= Task goal =
Please set out every line of the data below as a numbered list, leaving out any blank lines.

= Exercise inputs =
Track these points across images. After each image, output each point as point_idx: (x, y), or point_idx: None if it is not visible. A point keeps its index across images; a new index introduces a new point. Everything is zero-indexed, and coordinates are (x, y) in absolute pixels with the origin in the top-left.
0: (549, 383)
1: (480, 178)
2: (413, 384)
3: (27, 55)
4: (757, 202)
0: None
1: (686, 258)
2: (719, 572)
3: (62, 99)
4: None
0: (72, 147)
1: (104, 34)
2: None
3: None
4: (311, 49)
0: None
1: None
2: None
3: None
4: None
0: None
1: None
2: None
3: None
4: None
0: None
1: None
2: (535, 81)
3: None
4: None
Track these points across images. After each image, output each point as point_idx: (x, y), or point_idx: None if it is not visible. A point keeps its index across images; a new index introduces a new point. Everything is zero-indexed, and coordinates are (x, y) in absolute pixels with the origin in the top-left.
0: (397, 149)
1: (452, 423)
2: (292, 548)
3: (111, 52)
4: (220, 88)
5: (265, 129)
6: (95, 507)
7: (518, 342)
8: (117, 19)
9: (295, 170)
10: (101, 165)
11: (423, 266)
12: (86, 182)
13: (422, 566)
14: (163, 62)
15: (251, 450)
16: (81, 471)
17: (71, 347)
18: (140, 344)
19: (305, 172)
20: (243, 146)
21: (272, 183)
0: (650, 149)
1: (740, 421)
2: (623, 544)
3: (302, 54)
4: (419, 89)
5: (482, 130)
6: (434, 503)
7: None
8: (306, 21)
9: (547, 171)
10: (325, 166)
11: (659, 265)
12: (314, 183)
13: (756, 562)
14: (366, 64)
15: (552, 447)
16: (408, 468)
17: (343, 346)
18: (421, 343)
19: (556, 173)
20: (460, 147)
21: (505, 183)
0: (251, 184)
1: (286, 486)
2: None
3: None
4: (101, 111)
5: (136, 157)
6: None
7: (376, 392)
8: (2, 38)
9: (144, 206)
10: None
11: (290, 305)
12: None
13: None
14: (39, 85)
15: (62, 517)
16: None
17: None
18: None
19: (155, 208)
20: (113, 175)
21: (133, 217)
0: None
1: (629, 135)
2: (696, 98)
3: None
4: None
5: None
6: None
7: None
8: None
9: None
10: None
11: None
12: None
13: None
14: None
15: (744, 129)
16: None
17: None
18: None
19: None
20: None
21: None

= Response to the task =
1. Track these points across images. After each image, output each point as point_idx: (x, y), or point_idx: None if it is not visible. A point keeps its index across images; a new index introduces a new point. Everything is zero-indexed, and coordinates are (x, y) in absolute pixels with the origin in the top-left.
2. 0: (549, 383)
3. 1: (480, 178)
4. 2: (413, 384)
5. 3: (27, 55)
6. 4: (757, 202)
7. 0: None
8. 1: (686, 258)
9. 2: (719, 572)
10. 3: (62, 99)
11. 4: None
12. 0: (72, 147)
13. 1: (104, 34)
14. 2: None
15. 3: None
16. 4: (311, 49)
17. 0: None
18. 1: None
19. 2: None
20. 3: None
21. 4: None
22. 0: None
23. 1: None
24. 2: None
25. 3: None
26. 4: None
27. 0: None
28. 1: None
29. 2: (535, 81)
30. 3: None
31. 4: None
32. Track these points across images. After each image, output each point as point_idx: (x, y), or point_idx: None if it is not visible. A point keeps its index across images; a new index introduces a new point. Everything is zero-indexed, and coordinates are (x, y) in absolute pixels with the origin in the top-left.
33. 0: (397, 149)
34. 1: (452, 423)
35. 2: (292, 548)
36. 3: (111, 52)
37. 4: (220, 88)
38. 5: (265, 129)
39. 6: (95, 507)
40. 7: (518, 342)
41. 8: (117, 19)
42. 9: (295, 170)
43. 10: (101, 165)
44. 11: (423, 266)
45. 12: (86, 182)
46. 13: (422, 566)
47. 14: (163, 62)
48. 15: (251, 450)
49. 16: (81, 471)
50. 17: (71, 347)
51. 18: (140, 344)
52. 19: (305, 172)
53. 20: (243, 146)
54. 21: (272, 183)
55. 0: (650, 149)
56. 1: (740, 421)
57. 2: (623, 544)
58. 3: (302, 54)
59. 4: (419, 89)
60. 5: (482, 130)
61. 6: (434, 503)
62. 7: None
63. 8: (306, 21)
64. 9: (547, 171)
65. 10: (325, 166)
66. 11: (659, 265)
67. 12: (314, 183)
68. 13: (756, 562)
69. 14: (366, 64)
70. 15: (552, 447)
71. 16: (408, 468)
72. 17: (343, 346)
73. 18: (421, 343)
74. 19: (556, 173)
75. 20: (460, 147)
76. 21: (505, 183)
77. 0: (251, 184)
78. 1: (286, 486)
79. 2: None
80. 3: None
81. 4: (101, 111)
82. 5: (136, 157)
83. 6: None
84. 7: (376, 392)
85. 8: (2, 38)
86. 9: (144, 206)
87. 10: None
88. 11: (290, 305)
89. 12: None
90. 13: None
91. 14: (39, 85)
92. 15: (62, 517)
93. 16: None
94. 17: None
95. 18: None
96. 19: (155, 208)
97. 20: (113, 175)
98. 21: (133, 217)
99. 0: None
100. 1: (629, 135)
101. 2: (696, 98)
102. 3: None
103. 4: None
104. 5: None
105. 6: None
106. 7: None
107. 8: None
108. 9: None
109. 10: None
110. 11: None
111. 12: None
112. 13: None
113. 14: None
114. 15: (744, 129)
115. 16: None
116. 17: None
117. 18: None
118. 19: None
119. 20: None
120. 21: None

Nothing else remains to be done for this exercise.